Una regolamentazione da rivedere
Sembra ormai largamente accettata l'idea che occorra rivedere completamente la regolamentazione del mercato del lavoro e in particolare prevedere di estendere le tutele previste per i lavoratori subordinati anche ai "lavoratori economicamente dipendenti", così come auspicato dalla Corte di giustizia europea.
Le possibili soluzioni vanno poi individuate tenendo conto di una pluralità di fattori: gli obiettivi di politica economica, le esigenze delle imprese, la necessità di contrastare una precarietà che ha elevati costi sociali e la disoccupazione (o sottoccupazione) giovanile.

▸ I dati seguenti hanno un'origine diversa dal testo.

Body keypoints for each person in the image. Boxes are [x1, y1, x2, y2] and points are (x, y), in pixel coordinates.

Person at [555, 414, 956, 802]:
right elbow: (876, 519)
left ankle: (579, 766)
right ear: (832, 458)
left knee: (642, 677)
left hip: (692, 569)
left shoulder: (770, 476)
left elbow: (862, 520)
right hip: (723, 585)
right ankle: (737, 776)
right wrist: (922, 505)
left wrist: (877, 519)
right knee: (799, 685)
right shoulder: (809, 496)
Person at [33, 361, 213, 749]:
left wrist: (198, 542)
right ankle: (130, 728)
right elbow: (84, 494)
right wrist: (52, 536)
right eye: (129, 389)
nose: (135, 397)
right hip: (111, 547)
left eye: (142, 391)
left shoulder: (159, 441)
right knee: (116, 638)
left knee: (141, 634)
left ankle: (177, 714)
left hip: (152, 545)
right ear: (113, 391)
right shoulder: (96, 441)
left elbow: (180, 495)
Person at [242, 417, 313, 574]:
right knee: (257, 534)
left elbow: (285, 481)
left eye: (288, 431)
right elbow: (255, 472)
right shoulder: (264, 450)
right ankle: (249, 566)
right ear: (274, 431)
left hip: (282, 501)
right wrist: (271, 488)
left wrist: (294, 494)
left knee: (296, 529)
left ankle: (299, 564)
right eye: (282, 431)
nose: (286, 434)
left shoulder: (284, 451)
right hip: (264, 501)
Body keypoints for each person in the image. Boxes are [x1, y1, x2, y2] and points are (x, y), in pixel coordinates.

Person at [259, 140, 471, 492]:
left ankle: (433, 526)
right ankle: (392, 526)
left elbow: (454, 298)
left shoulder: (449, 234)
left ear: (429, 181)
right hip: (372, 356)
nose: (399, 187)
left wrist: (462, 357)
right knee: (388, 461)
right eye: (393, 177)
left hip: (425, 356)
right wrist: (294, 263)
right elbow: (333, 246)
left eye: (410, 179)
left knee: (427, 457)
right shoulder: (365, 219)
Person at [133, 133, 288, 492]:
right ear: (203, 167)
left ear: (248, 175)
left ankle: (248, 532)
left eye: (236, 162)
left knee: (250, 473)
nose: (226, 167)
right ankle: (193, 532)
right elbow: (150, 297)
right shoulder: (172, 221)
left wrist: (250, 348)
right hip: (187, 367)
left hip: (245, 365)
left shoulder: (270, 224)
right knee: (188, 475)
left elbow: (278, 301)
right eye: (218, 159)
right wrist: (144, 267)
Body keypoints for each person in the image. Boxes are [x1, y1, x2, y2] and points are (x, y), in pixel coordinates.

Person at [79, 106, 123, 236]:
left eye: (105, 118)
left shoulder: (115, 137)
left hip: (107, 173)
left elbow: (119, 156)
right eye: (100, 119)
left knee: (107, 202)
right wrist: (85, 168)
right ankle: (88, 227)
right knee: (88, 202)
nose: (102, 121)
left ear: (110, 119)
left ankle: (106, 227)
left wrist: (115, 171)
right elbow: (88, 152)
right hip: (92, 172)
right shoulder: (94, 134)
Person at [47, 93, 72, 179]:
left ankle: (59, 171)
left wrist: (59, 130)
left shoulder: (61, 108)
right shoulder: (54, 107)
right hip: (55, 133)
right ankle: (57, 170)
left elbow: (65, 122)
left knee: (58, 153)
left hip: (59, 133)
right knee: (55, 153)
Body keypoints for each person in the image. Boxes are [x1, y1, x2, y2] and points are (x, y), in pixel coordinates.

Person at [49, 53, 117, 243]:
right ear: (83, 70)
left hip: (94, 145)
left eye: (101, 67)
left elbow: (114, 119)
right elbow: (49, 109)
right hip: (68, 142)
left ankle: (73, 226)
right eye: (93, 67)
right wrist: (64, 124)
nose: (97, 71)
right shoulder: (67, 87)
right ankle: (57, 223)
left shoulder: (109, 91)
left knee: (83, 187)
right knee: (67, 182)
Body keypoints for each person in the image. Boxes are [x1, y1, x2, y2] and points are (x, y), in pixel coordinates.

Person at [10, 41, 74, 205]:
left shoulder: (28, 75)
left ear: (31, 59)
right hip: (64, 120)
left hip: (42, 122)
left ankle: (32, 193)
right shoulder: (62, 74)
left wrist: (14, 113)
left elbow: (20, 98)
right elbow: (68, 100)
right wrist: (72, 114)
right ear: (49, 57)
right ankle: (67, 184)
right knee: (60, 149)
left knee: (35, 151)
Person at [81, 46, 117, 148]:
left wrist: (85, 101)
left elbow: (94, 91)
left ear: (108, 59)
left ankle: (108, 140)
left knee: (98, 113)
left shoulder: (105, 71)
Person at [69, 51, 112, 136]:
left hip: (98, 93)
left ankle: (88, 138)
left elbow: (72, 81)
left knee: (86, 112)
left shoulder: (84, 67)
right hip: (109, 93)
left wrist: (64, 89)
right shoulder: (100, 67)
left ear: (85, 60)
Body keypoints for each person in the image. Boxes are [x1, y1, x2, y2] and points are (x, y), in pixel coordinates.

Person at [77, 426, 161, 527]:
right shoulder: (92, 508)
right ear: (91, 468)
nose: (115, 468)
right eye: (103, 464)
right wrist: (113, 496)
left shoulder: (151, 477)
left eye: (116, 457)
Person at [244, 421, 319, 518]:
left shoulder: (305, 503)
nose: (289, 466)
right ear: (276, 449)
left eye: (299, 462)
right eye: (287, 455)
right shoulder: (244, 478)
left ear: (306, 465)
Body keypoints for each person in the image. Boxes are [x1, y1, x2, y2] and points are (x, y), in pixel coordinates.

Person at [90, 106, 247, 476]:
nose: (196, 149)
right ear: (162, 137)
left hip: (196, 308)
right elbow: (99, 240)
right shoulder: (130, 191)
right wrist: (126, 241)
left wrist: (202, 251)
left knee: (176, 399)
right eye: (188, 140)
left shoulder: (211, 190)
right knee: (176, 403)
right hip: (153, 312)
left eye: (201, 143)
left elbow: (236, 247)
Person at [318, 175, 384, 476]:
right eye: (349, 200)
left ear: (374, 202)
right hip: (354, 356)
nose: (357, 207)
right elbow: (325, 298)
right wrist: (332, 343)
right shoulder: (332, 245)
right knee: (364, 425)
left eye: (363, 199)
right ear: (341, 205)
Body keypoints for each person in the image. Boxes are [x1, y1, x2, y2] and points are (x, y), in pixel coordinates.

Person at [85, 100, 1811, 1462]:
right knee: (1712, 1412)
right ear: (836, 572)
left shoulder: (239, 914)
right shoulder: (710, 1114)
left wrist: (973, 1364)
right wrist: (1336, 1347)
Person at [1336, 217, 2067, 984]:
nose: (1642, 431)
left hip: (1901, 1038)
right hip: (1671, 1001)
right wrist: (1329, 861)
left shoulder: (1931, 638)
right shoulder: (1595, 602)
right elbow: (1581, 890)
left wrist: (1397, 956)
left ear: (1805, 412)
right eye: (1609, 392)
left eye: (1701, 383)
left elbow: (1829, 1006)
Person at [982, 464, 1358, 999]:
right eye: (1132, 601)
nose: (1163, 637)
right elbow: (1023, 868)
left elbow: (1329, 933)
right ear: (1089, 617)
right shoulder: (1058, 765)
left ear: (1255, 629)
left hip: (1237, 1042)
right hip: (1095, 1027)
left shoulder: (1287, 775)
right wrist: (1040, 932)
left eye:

Se l'obiettivo è quello di favorire l'ingresso nel mercato del lavoro delle nuove generazioni i contratti di collaborazione sembrano aver fallito l'obiettivo. Come evidenziano Tito Boeri e Pietro Garibaldi il precariato ha solo creato un mercato del lavoro "secondario" con meno tutele e con scarse possibilità di passare a quello "primario".
Per quanto riguarda le esigenze delle imprese, la flessibilità in ingresso potrebbe essere garantita con periodi di prova più lunghi, mentre una "indennità di licenziamento" consentirebbe alle imprese di attribuire un costo definito e certo per la flessibilità in uscita.
Come dimostrano i dati, molte aziende hanno usato le possibilità offerte dalla Legge Biagi non tanto per contrastare eventuali cali della domanda o per rispondere a esigenze di flessibilità produttiva, ma piuttosto con l'obiettivo di ottenere sensibili riduzioni del costo del lavoro. L'idea che l'aumento della competitività del sistema produttivo italiano passi per una riduzione del costo del lavoro è, oltre che sconsigliabile per gli effetti negativi sulla domanda, anche anacronistica: possiamo competere col costo del lavoro dei paesi emergenti? È davvero questo il terreno su cui misurarsi nell'economia globalizzata? Un'accorta politica economica dovrebbe, al contrario, spingere le imprese italiane verso gli elementi chiave nella competizione globale: investimenti, riorganizzazione produttiva, innovazione, formazione.
(1) Qui e più avanti si utilizzano i dati Istat riferiti al quarto quadrimestre 2004, si veda Ulrike Muehlberger e Silvia Pasqua (2006).